ASSIGNMENT: Look through the material below and say how many of its lines carry the string "down". Only the number should be given.

SUPPLIED ENTRIES:
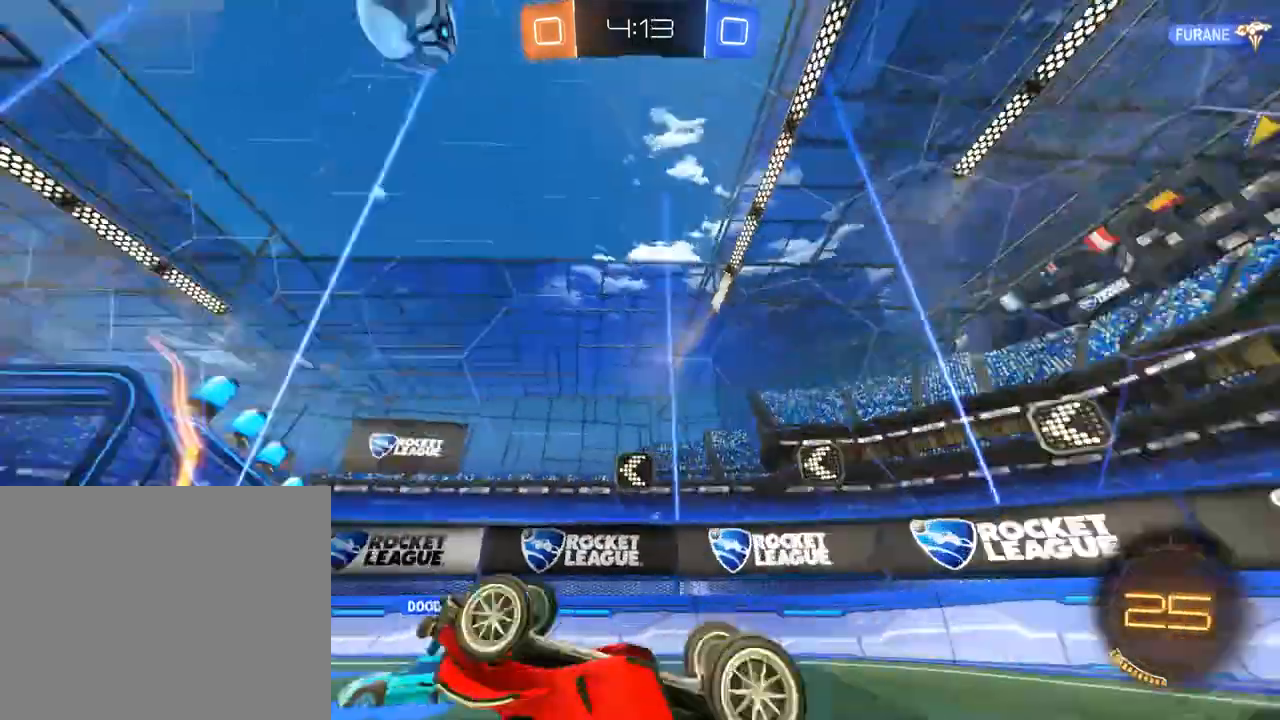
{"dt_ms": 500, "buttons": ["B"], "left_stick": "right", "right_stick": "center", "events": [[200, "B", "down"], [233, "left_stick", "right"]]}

...

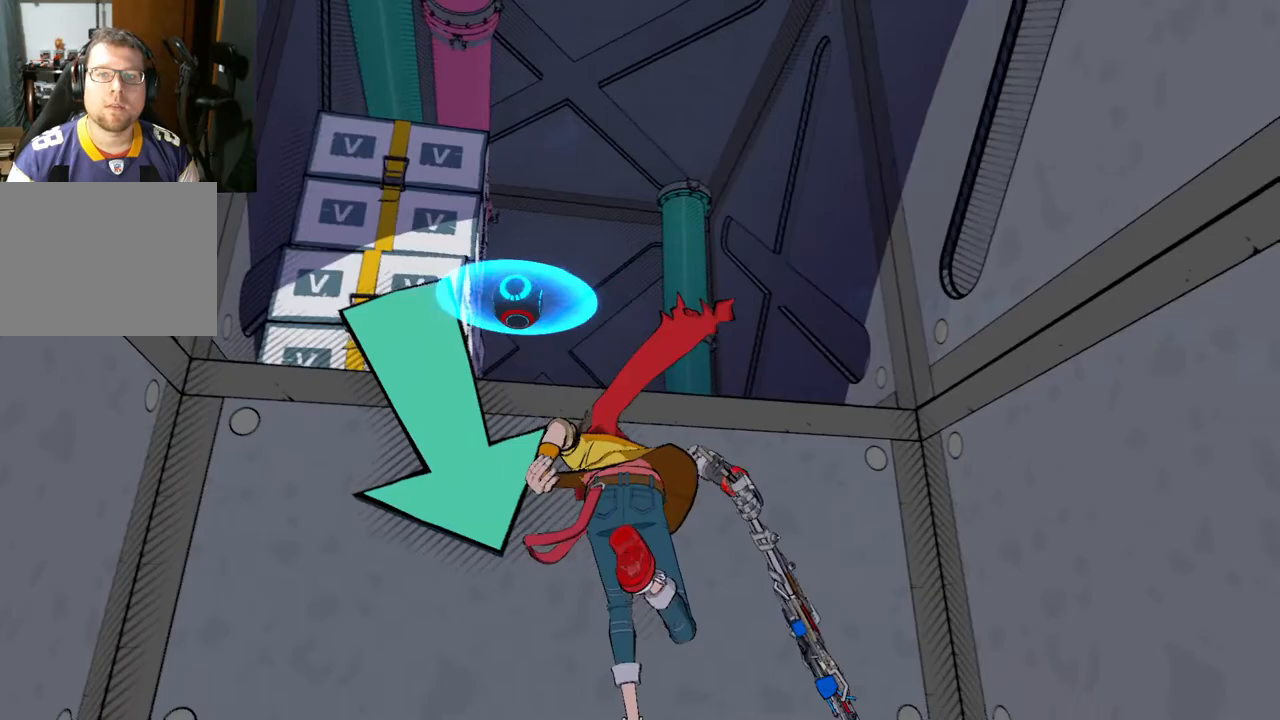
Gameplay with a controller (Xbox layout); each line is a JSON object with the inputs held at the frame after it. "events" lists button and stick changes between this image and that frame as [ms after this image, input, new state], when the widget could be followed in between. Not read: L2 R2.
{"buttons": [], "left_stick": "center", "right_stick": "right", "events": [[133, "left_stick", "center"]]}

---

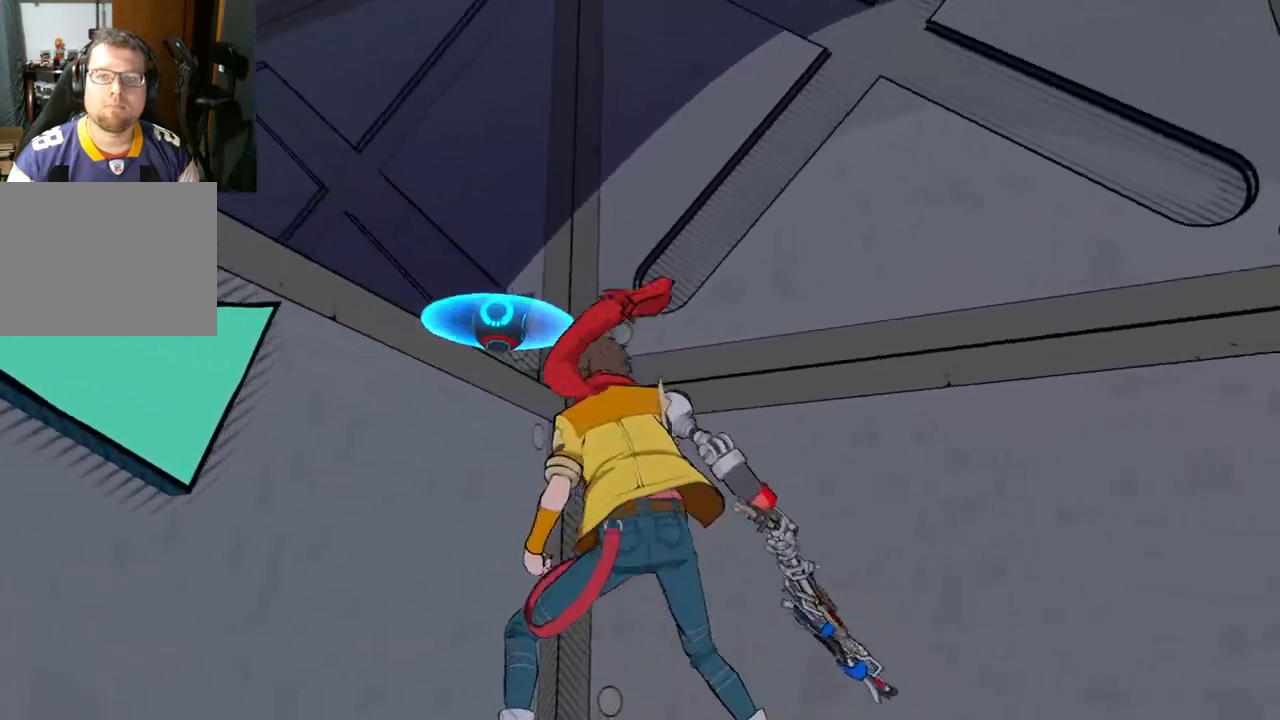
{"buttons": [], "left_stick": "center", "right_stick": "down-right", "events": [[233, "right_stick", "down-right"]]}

TASK OUTPUT: 2